▶ **Instructions for the task**
Rewrite the part of the data that begins with the line containing "Same day or next day service available" and ends with the line containing "Award & Certifications", changing "Quality Check" to "Final Inspection" and leaving the rest unchanged.

▶ **Source records**
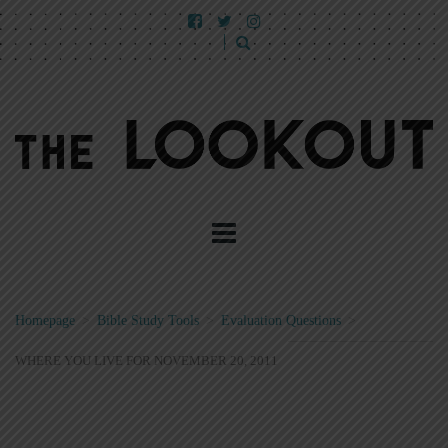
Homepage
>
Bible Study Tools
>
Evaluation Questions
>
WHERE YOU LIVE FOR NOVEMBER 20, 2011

...

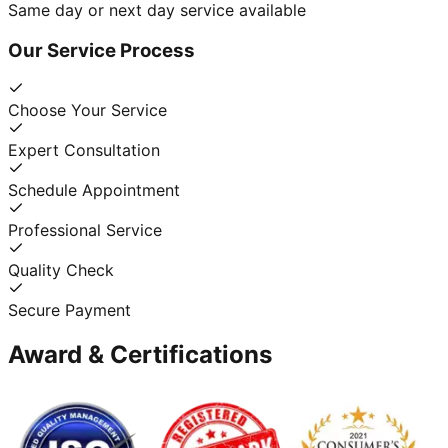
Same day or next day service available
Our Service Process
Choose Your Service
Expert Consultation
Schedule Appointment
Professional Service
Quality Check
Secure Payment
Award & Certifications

▶ **Task solution**
Same day or next day service available
Our Service Process
Choose Your Service
Expert Consultation
Schedule Appointment
Professional Service
Final Inspection
Secure Payment
Award & Certifications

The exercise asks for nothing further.